Destarte, no campo da improbidade, se inexistente falta disciplinar, materializada de forma contundente, “é retirada da Administração Pública a faculdade de violar a intimidade do agente público“. A falta de indícios veementes – ou a existência de provas a contrario sensu – da prática de ilícito administrativo retira daquela a faculdade de instauração inclusive de procedimento investigatório [55], o que pode caracterizar igualmente abuso do direito. Trata-se, enfim, de singelo, porém expressivo, exemplo dentre uma vasta gama de situações em que pode ser caracterizado o abuso do direito de ação no cotidiano forense.

Inúmeras situações que configuram condutas abusivas deste direito no campo do processo civil podem ser listadas: o ajuizamento de demandas repetidas e anteriormente julgadas, a fim de tentar obter resultado distinto ao anterior que lhe desagradou, em patente desrespeito ao instituto da coisa julgada e às decisões judiciais; a propositura de ações alicerçadas exclusivamente em provas ilícitas ou ilegítimas, eis que vedadas pelo ordenamento, porque obtidas, respectivamente, em clara violação a normas de direito material ou processual; a dedução de pretensão contra texto expresso de lei ou fato incontroverso, por afronta ao ordenamento jurídico e desrespeito ao Poder Judiciário; a alteração da verdade dos fatos, conduta essa, mais que ilegal, imoral e repudiada por suas consequências; a cobrança judicial dolosa de dívida já paga, ou seja, nos casos em que não haja escusa justificável pelo credor demandante; assim como o manejo do processo para obter objetivo ilegal, em desvio de finalidade deste instrumento.

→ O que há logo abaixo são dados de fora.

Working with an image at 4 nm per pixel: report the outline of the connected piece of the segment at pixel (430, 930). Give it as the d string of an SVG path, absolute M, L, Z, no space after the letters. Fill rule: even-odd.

O abuso em comento, naturalmente, causa danos à parte adversa, além, ainda, de contribuir para a morosidade processual, ao aumentar o número de demandas a serem julgadas – ações estas, reforça-se, descabidas. Ou seja, cuida-se de conduta que ofende a pessoa do réu e, em última análise, o Estado, responsável pelo desempenho da função jurisdicional com presteza e justiça. Com isso, contribui, ainda, para o descrédito do Poder Judiciário como instituição, o que deve ser combatido, especialmente em um cenário de crise reconhecido por todos os segmentos sociais [56].

Feitas estas considerações, tem-se que o abuso do direito de ação, por se consubstanciar em desvirtuação do acesso à justiça, deve ser eficazmente enfrentado pelo Poder Judiciário, de sorte a não macular este princípio constitucional de tamanha magnitude, essencial à efetivação da dignidade humana.

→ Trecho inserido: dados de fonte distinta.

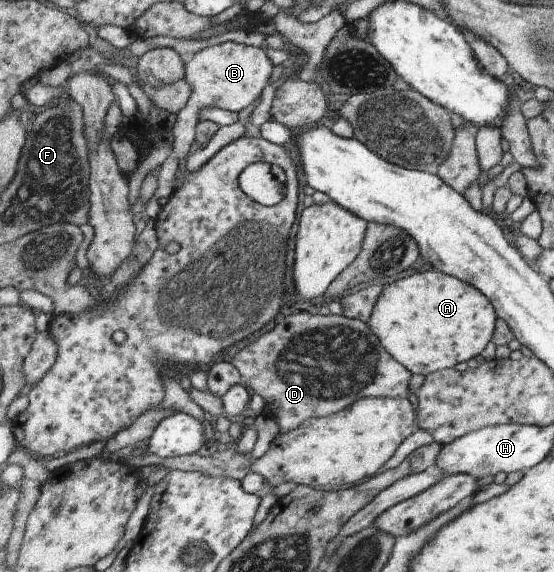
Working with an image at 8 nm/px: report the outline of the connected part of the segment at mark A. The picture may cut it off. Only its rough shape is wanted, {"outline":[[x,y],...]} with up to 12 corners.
{"outline":[[433,268],[387,284],[368,324],[426,376],[481,355],[496,306]]}

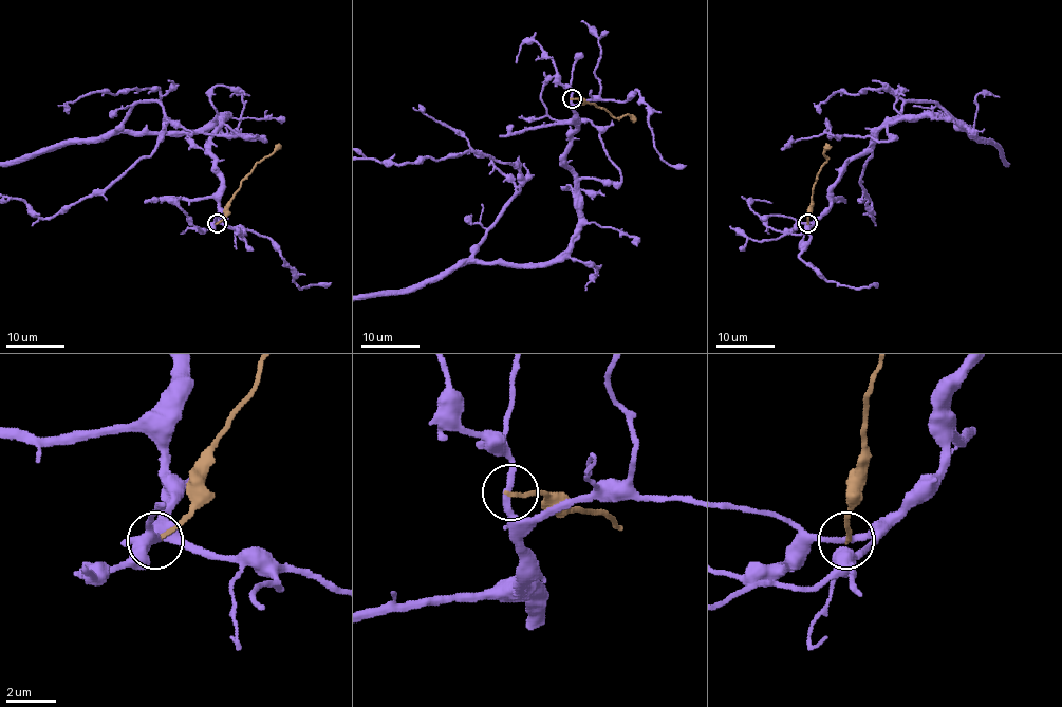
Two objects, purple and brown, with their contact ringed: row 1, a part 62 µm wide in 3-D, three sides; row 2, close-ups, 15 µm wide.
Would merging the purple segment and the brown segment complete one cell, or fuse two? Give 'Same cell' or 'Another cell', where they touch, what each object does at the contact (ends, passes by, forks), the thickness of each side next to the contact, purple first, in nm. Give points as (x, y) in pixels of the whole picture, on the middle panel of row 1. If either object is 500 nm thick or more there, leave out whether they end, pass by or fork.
Another cell. Place: (572, 98). At the ring purple passes by. At the ring brown ends. Thickness 260 nm (purple) against 150 nm

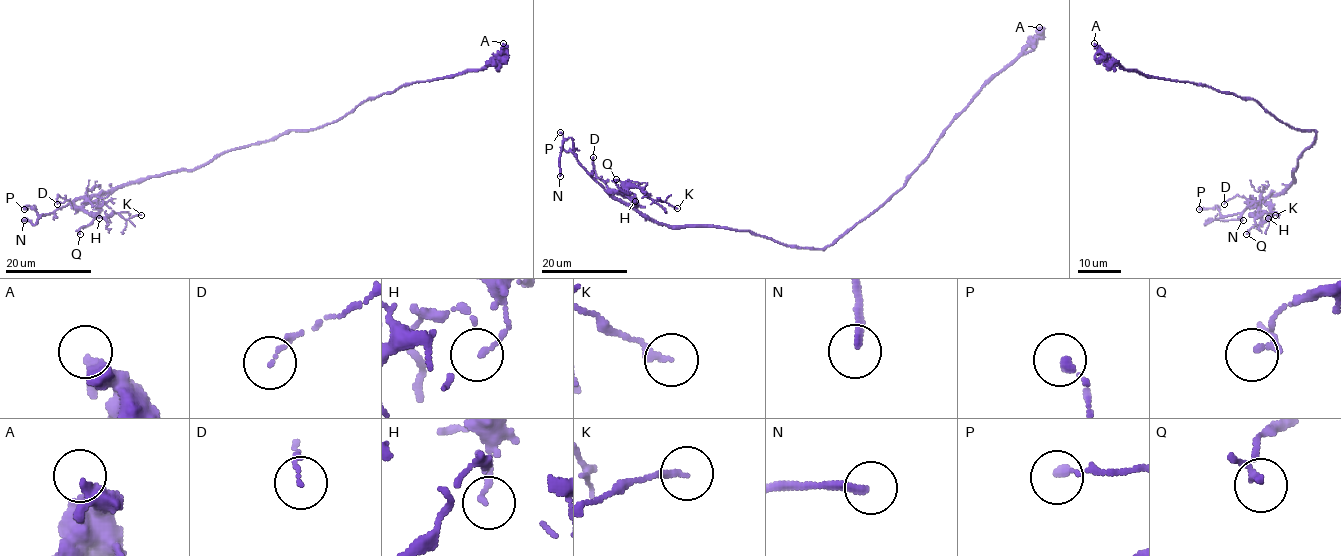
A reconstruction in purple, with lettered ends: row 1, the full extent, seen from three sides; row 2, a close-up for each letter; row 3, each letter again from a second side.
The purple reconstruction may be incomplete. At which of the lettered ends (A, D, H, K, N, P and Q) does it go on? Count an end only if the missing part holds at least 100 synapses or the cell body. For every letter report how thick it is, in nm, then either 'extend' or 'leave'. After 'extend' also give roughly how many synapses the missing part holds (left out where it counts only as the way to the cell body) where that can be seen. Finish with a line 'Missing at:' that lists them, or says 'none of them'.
A: 300 nm thick; leave
D: 120 nm thick; leave
H: 140 nm thick; leave
K: 190 nm thick; leave
N: 220 nm thick; extend
P: 240 nm thick; leave
Q: 140 nm thick; leave
Missing at: N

O acesso à justiça em sua concepção hodierna, alçado à categoria de princípio constitucional do processo e direito humano e fundamental, resultou de conquista árdua derivada especialmente da ascensão do direito internacional dos direitos humanos, que não pode ser prejudicada pelo desvir­tuamento deste importante instituto. Por tal motivo, a repressão, notadamente mediante o reconhecimento de litigância de má-fé, com os consectários disso derivados, mostra-se imprescindível para coibir os abusos nesta seara e manter intocável este postulado que representa, atualmente, a base do processo civil moderno e a possibilidade de distribuição de justiça e consecução de paz social.

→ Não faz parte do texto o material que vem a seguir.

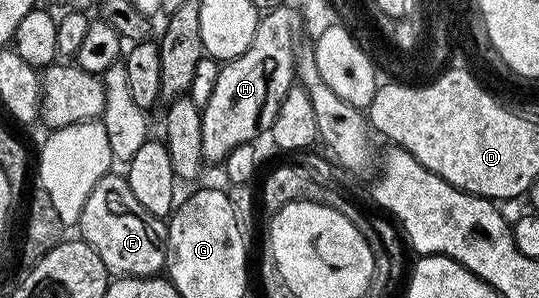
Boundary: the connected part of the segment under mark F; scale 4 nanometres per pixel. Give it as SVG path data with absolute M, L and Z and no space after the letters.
M124 175L99 178L83 206L79 236L103 258L103 266L114 277L156 276L165 268L169 229L162 217L151 214L131 194Z

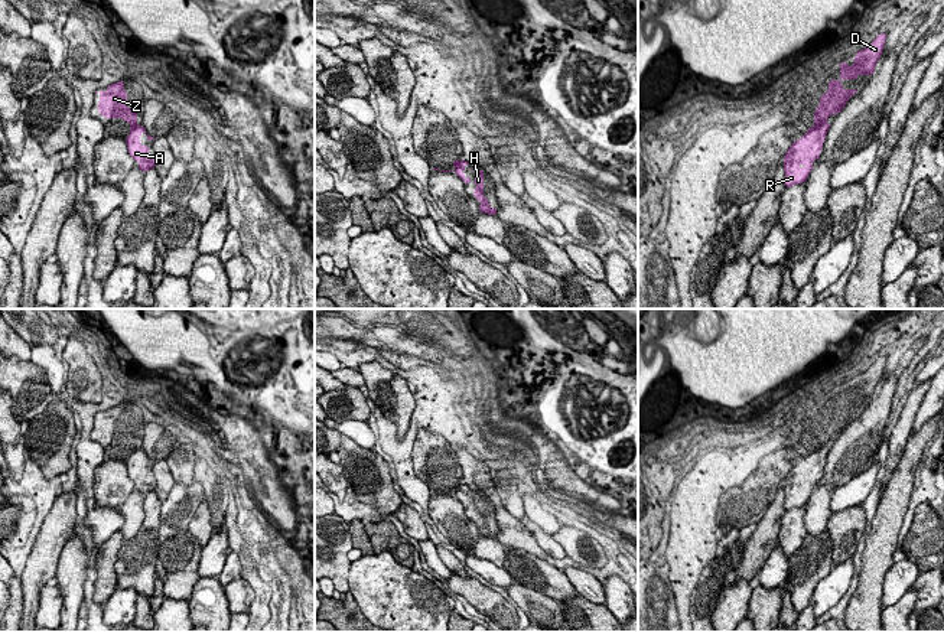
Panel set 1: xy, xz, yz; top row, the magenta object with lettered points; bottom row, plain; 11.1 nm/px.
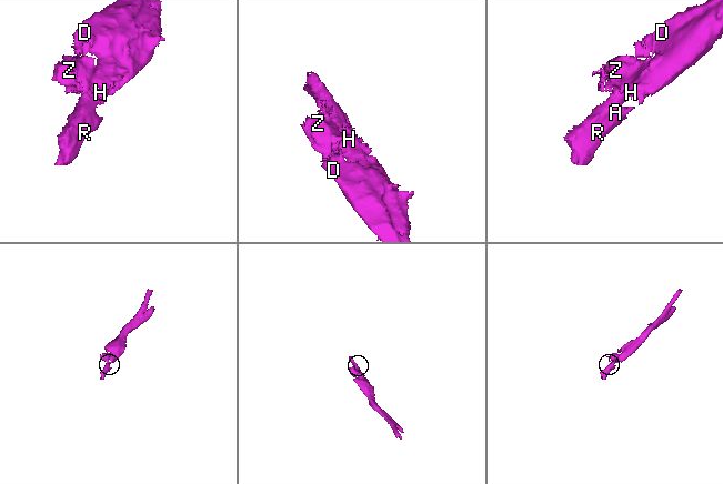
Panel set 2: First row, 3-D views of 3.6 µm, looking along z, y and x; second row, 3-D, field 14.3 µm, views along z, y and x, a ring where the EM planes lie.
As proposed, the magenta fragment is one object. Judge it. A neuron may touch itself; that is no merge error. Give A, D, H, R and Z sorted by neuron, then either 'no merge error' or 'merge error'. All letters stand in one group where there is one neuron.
groups A H R / D Z; merge error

Enfim, a Constituição prevê o acesso à justiça, mas desde que haja um interesse legítimo e um direito que respalde a pretensão do interessado, sob pena de se infirmar o princípio e ocasionar exatamente o oposto, ou seja, injustiça por meio do processo. Resta o bom senso dos demandantes e a devida atenção ao fenômeno pelo julgador, responsável, em última análise, pela efetivação do princípio.

 

CONCLUSÕES

Em sede se considerações finais, diante da pesquisa levada a cabo, pode-se afirmar que a temática em apreço detém notória e inegável importância. O direito fundamental de acesso à justiça constitui viga mestra do princípio da dignidade da pessoa humana porque essencial para a concretização dos demais direitos quando obstaculizados.

Tendo isto assente, tornou-se possível, no decorrer deste feito, chegar a certas ilações, direcionadas à realização de um processo judicial mais justo.

O acesso à justiça não pode mais ser concebido como mero direito de acesso ao Poder Judiciário. O modelo de Estado Democrático instituído pela vigente Constituição garante a efetivação da justiça. Insculpido como verdadeiro direito humano fundamental, o acesso à justiça deve ser encarado como um elemento imprescindível ao sistema jurídico que não pretende apenas proclamar, mas efetivar os direitos do cidadão que vive em uma sociedade plural.

Contudo, não são poucos os óbices para a real acessibilidade à justiça. Neste diapasão, menciona-se o fato de ser, na prática, reiteradamente desvirtuada, ocorrendo abuso do direito de ação.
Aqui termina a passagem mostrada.